Machine Learning, AI and Programming

Common and not so common Machine Learning Questions and Answers (Part II)

In word2vec training the objective is to have semantically and syntactically similar words close to each other in terms of the cosine distance between their word vectors. In the skip-gram architecture, the probability of a word 'c' being predicted as a context word at the output node, given the target word 'w' and the input and output weights matrices U and V, is given by the softmax function :

P(c|w, U, V)=\frac{e^{U^T_wV_c}}{{\sum_q}e^{U^T_wV_q}}

In the denominator, the summation is over all possible words. Since the number of words in the corpus can be in billions, it would be computationally infeasible to compute the denominator for each forward pass of the algorithm. Since the objective is to obtain a higher probability for a true context word as compared to a word not in the context of the word 'w', thus instead of using all the words in the corpus to compute the probability, randomly sample a subset of words which are assumed to be "negative" (non-) context words w.r.t. the word 'w' and then compute the summation only over these sampled words along with the true context word.

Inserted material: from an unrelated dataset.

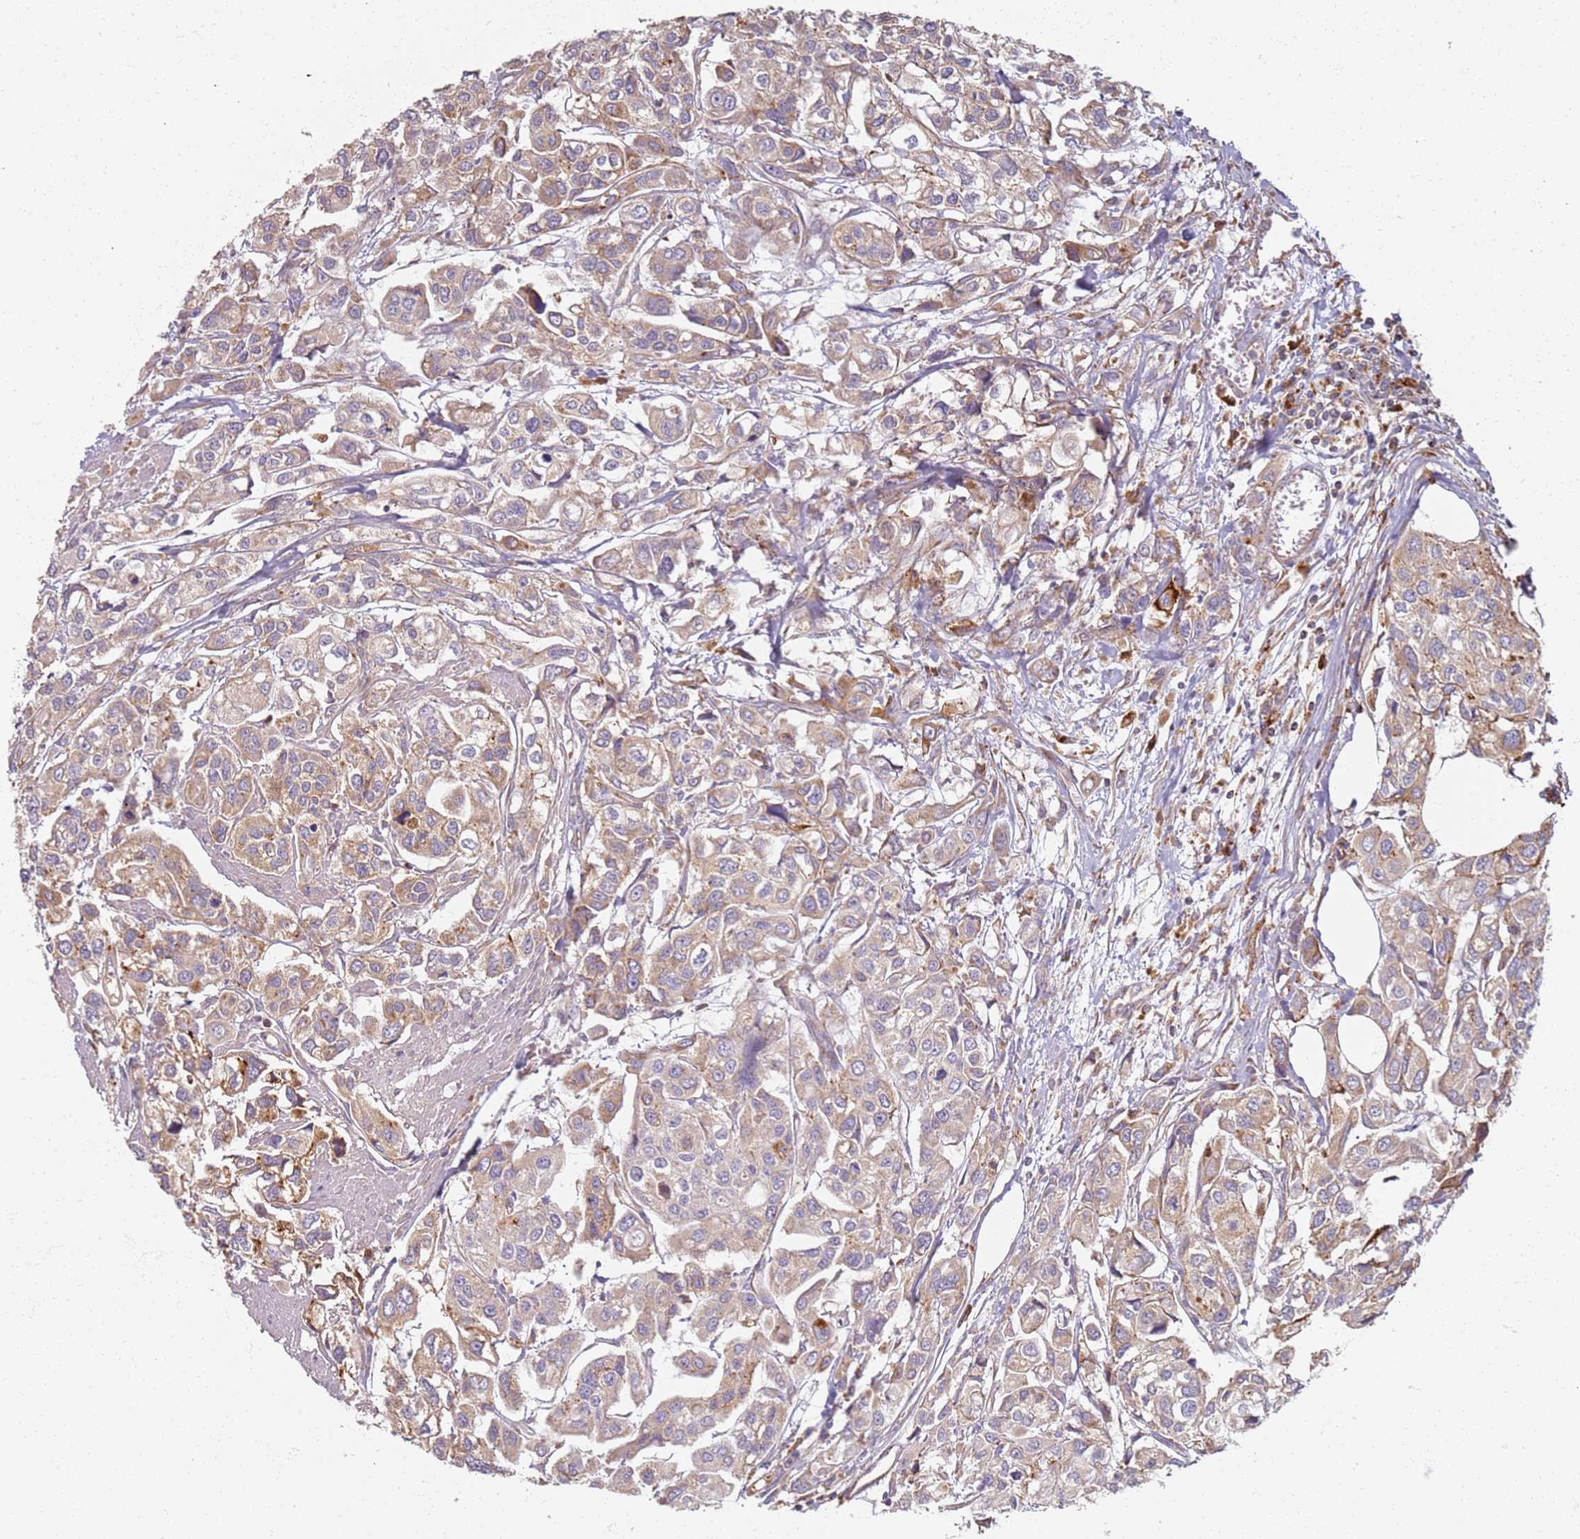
{"staining": {"intensity": "moderate", "quantity": ">75%", "location": "cytoplasmic/membranous"}, "tissue": "urothelial cancer", "cell_type": "Tumor cells", "image_type": "cancer", "snomed": [{"axis": "morphology", "description": "Urothelial carcinoma, High grade"}, {"axis": "topography", "description": "Urinary bladder"}], "caption": "Approximately >75% of tumor cells in urothelial carcinoma (high-grade) show moderate cytoplasmic/membranous protein staining as visualized by brown immunohistochemical staining.", "gene": "PROKR2", "patient": {"sex": "male", "age": 67}}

To make it more clear, let K be the set of negative samples for the word 'w'. Randomly sample 'k' such negative samples from K, call this set K'. Then for a true context word 'a', the updated probability is given to be :

P(a|w, U, V)=\frac{H_a}{H_a + G}, where H_a=e^{U^T_wV_a} and G=\sum_{q{\epsilon}K'}e^{U^T_wV_q}

Similarly, for a non-context word 'b', the updated probability is given to be :

P(b|w, U, V)=\frac{H_b}{H_a + G}, because H_b is already included inside G.

Since the backpropagation algorithm ensures that V_a is closer to U_w as compared to V_b, thus

U^T_wV_a\;>\;U^T_wV_b, which implies  H_a > H_b

P(a|w, U, V)-P(b|w, U, V)=\frac{H_a-H_b}{H_a + G} > 0, since H_a > H_b

Thus we are still able to maintain the condition that the probability of predicting a true context word is higher than the probability of predicting a false context word. Although the magnitude of the probabilities and the value of the above difference might change on including all the words in the denominator but the relative ordering between a context and non-context word would remain same. Found a nice discussion on this on StackOverflow.

Derivation of negative sampling strategy.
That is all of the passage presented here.